What Metrics does a Flink MetricReporter get?


I have several Apache Flink (batch, not streaming) workflows and my goal is to get some custom metrics from Flink into Cloudwatch. I'm pretty sure the process is going to look like this:

  1. In my Flink code, create some metrics objects e.g. getRuntimeContext().getMetricGroup().getCounter("numInputElements");

  2. Implement a custom MetricReporter and register it so that Flink sends my Counter from step 1 to the Reporter

  3. Aggregate the metrics in MetricReporter: all metrics called "numInputElements" should be summed so that in the end, the MetricReporter only has to put one "numInputElements" metric in Cloudwatch.

  4. MetricReporter, when it report()s, puts the "numInputElements" in Cloudwatch.

My questions relate to step 3:

  1. How many MetricReporter instances will I have? If it's more than 1 per Flink workflow, then I will need to aggregate metrics in Cloudwatch as well as in my MetricReporter logic. If it's one per slice running my workflow, then I only need to aggregate in Cloudwatch, because I will have n slices each creating one "numInputElements" metric and n MetricsReporters each getting one "numInputElements" to send to Cloudwatch.

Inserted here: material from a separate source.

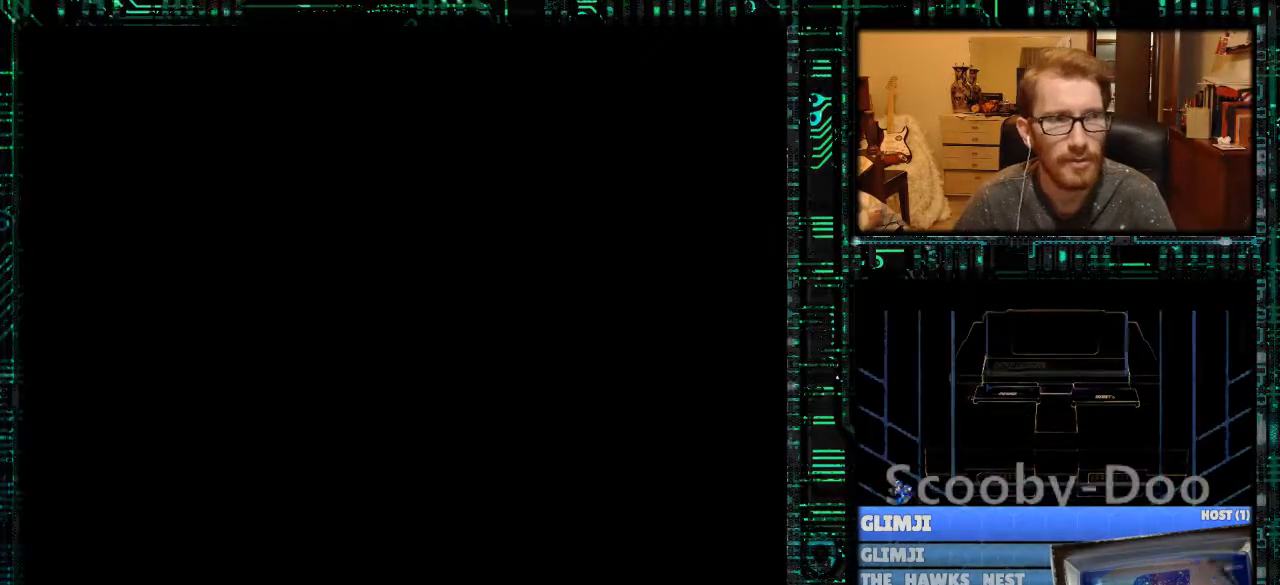
{"buttons": ["Y", "DPAD_RIGHT"], "events": [[33, "DPAD_RIGHT", "down"], [333, "Y", "down"]]}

  2. If I have more than 1 MetricReporter instances, what determines which metrics get sent to each MetricReporter?


Solution

  • The job and task managers each have their own metrics reporter instances. And each parallel slice of your user functions will have its own metrics, with individual, per sub-task names. Typically metrics aggregation is done external to Flink, with queries that aggregate over the metric names (which you can control via their scope formats).

    The metrics reporters are fairly simple -- take a look at some in the sources.